# Material to process
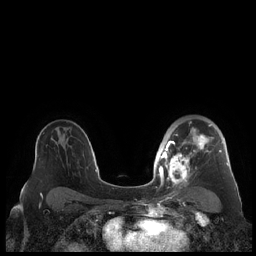
Breast MRI (dynamic contrast-enhanced), one axial slice. Position 143 of 248 along the scan axis. Dynamic contrast-enhanced series, time point 2 of 7 at this slice position (early post-contrast). 1.5 T. TE 1.9 ms, TR 4.1 ms. 0.8 mm slice thickness. 256 × 256 image matrix. Female patient.
Annotated regions visible in this slice (semi-automatic segmentation, software-assisted and operator-edited):
- enhancing-tissue mask used for the functional tumour volume (all voxels passing the contrast-enhancement thresholds inside the analysis volume; usually the tumour): box from (x=159, y=121) to (x=229, y=186) px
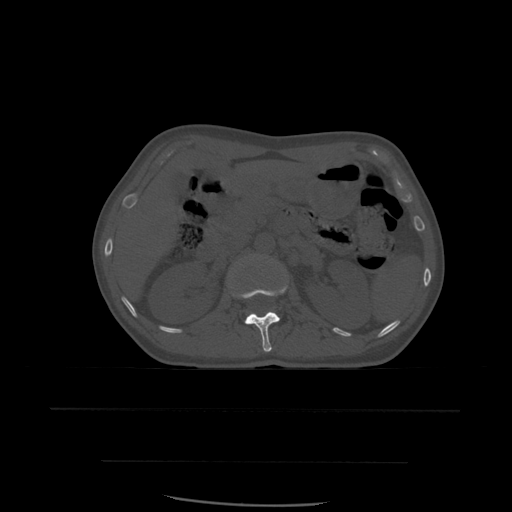
CT including the spine, one axial slice. Slice 243 of 574 in the series (ordered by position). Bone window (W 1800 / L 400 HU). 1.25 mm slice thickness. 512 × 512 image matrix, field of view 392 × 392 mm. Patient age 48 years. Case-level facts recorded for this patient, not image findings: primary cancer: lung.
Outlined on this slice (semi-automatic segmentation, software-assisted and operator-edited):
- L1 vertebra: bounding box <230,283,288,352> (left, top, right, bottom; pixels)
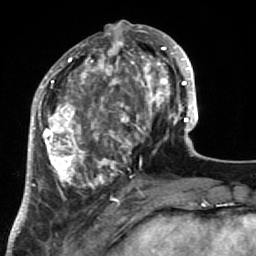
Breast MRI (dynamic contrast-enhanced), one axial slice. Cropped to one breast. Dynamic contrast-enhanced series, time point 2 of 7 at this slice position (early post-contrast). 1.5 T. TE 2.6 ms, TR 5.9 ms. 2.5 mm slice thickness. 256 × 256 image matrix, field of view 155 × 155 mm. Female patient.
Outlined on this slice (semi-automatic segmentation, software-assisted and operator-edited):
- enhancing-tissue mask used for the functional tumour volume (all voxels passing the contrast-enhancement thresholds inside the analysis volume; usually the tumour): bounding box <34,32,186,221> (left, top, right, bottom; pixels)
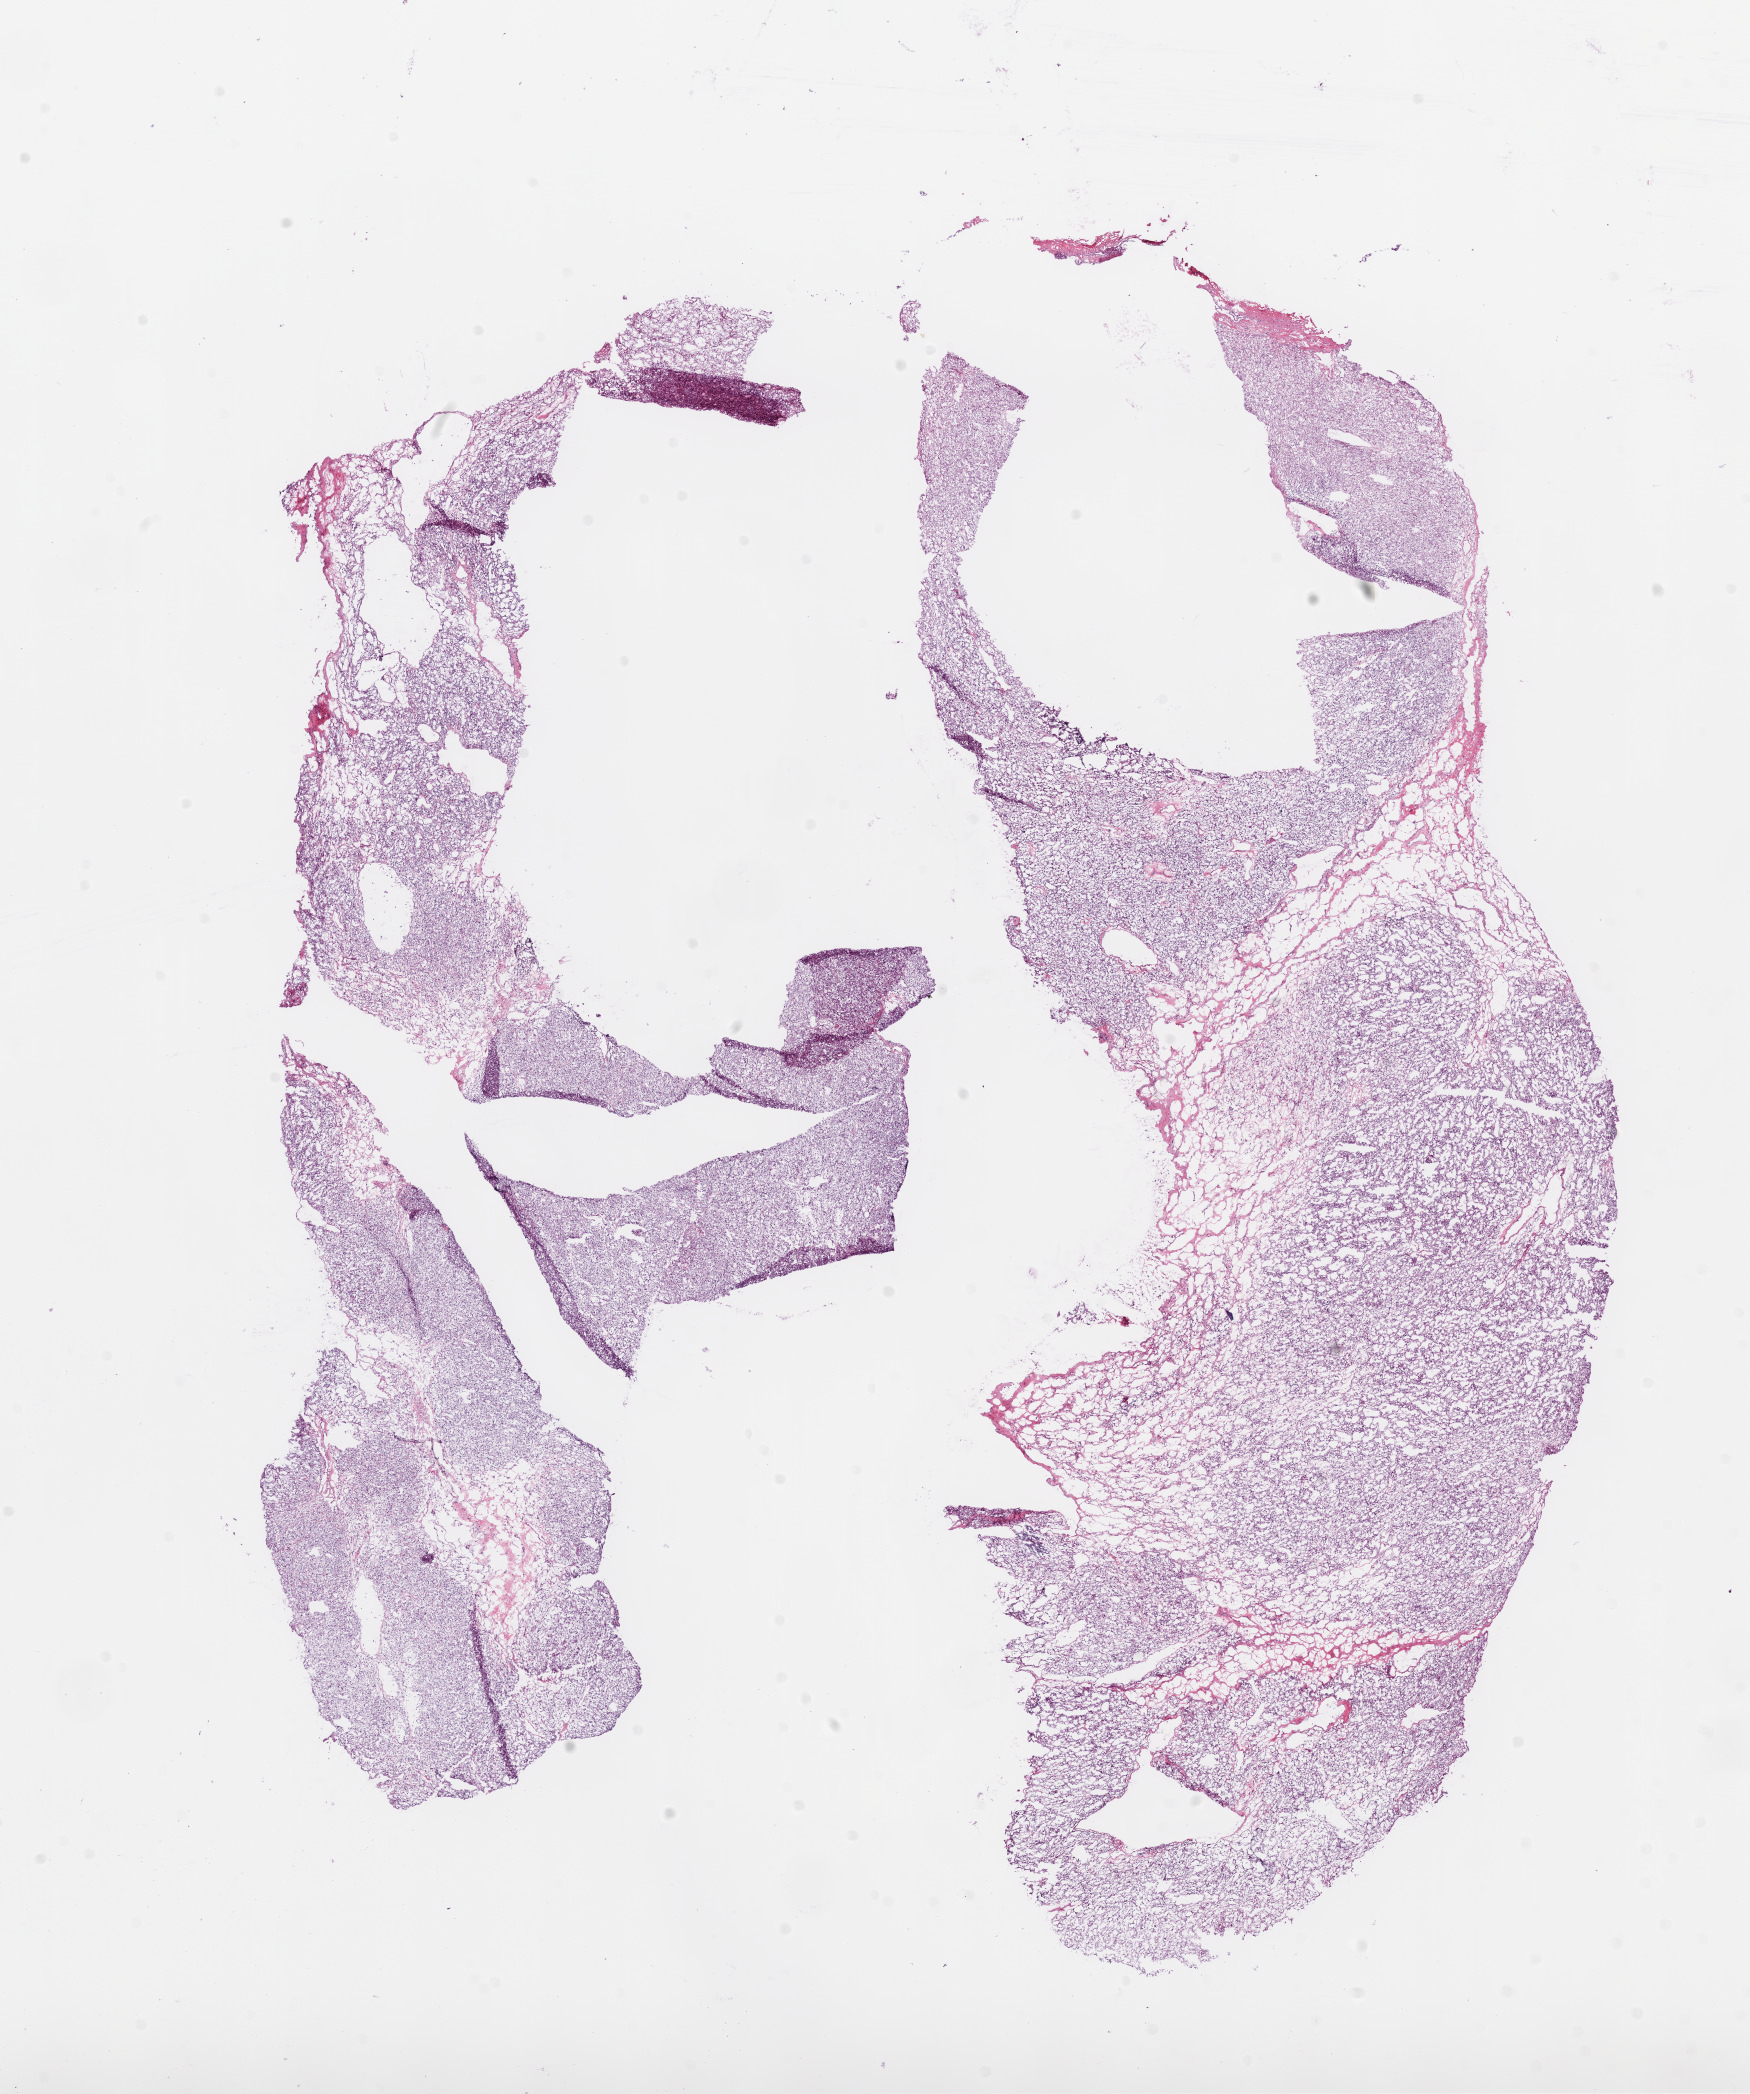
Digitized Hematoxylin and eosin (H&E) stained tissue section (whole slide), whole scanned area (about 14.0 x 16.8 mm) shown as a low-resolution overview, frozen section from the bottom of the tissue portion, primary tumour sample from the kidney. Patient sex: female. Histologic grade: G2 (moderately differentiated). Pathologist review of this section (percent, as recorded): tumour cells 85%, tumour nuclei 80%, normal cells 0%, stromal cells 15%, necrosis 0%.
AJCC pathologic stage: I (6th edition). Pathologic diagnosis: Clear cell adenocarcinoma, NOS. TNM: T1a N0 M0. Laterality: right.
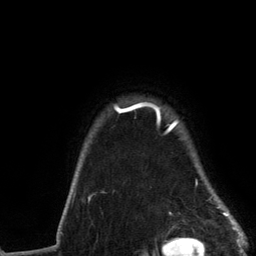
Breast MRI (dynamic contrast-enhanced), one axial slice; position 110 of 134 along the scan axis; cropped to one breast; dynamic contrast-enhanced series, time point 2 of 6 at this slice position (early post-contrast); 3 T; TE 2.8 ms, TR 7.3 ms; 1.2 mm slice thickness; 256 × 256 image matrix, field of view 180 × 180 mm. Female patient.
Outlined on this slice (semi-automatic segmentation, software-assisted and operator-edited):
- enhancing-tissue mask used for the functional tumour volume (all voxels passing the contrast-enhancement thresholds inside the analysis volume; usually the tumour): box from (x=89, y=102) to (x=232, y=217) px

# Your instructions
For the string "left", filter the data and copy out each line where it occurs.

# Completed exercise
- L1 vertebra: bounding box <230,283,288,352> (left, top, right, bottom; pixels)
- enhancing-tissue mask used for the functional tumour volume (all voxels passing the contrast-enhancement thresholds inside the analysis volume; usually the tumour): bounding box <34,32,186,221> (left, top, right, bottom; pixels)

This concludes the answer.